A few examples will therefore suffice, and they may be best taken from the Daemanolatria[280] of Nicholas Remy, Inquisitor of Lorraine, who burned nearly 900 witches and sorcerers in fifteen years, 1575–90.
He proves the reality of the witch dances as follows: A boy named John of Haimbach confessed that his mother took him to a sabbat to play the flute. He was told to climb up into a tree that he might be heard the better, and was so amazed by what he saw that he exclaimed: ‘Good God! where did this crowd of fools and lunatics come from?’ Thereupon he fell from the tree and found himself alone with a dislocated shoulder. Ottilia Velvers, who was arrested soon after, confirmed the whole story, as did also Eysarty Augnel, who was burnt the following year. So too, Nicholas Langbernard, while going home in the early morning of July 21, 1590, saw in full daylight a number of men and women dancing back to back, some of them with cloven hoofs.
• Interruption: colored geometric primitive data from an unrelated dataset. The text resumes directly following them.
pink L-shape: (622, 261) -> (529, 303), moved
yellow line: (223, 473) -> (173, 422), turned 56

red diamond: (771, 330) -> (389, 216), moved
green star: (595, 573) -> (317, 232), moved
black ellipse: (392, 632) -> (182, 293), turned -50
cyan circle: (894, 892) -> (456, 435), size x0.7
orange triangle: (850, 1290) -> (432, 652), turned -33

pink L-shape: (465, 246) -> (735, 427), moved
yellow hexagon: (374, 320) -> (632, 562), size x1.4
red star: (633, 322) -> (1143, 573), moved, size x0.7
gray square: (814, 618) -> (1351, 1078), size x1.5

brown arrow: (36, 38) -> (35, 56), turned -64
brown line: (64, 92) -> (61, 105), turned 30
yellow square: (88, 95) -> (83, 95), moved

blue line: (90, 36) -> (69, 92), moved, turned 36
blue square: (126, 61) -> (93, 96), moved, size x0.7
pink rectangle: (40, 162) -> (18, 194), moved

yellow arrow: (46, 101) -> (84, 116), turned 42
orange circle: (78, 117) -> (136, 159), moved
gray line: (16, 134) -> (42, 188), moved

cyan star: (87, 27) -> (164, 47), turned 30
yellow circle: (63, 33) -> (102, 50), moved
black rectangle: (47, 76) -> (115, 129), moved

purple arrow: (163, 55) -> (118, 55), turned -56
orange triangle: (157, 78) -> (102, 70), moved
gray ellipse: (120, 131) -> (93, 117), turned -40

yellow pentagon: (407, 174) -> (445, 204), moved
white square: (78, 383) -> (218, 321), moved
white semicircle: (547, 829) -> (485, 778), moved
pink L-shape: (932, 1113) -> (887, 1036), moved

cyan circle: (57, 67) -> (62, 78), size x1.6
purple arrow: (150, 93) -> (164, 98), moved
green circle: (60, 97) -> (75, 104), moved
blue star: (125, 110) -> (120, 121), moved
He cried out ‘Jesus’ and crossed himself, upon which all vanished except a woman called Pelter, whose broomstick dropped, and who was then carried off by a whirlwind. The grass was afterwards found to be beaten down in a circle with marks of hoof-prints. Pelter and two other women were arrested and confessed they were present, as also did John Michael, who said he was playing the flute in a tree, and fell down when Nicholas crossed himself, but was carried off in a whirlwind, his broomstick not being at hand.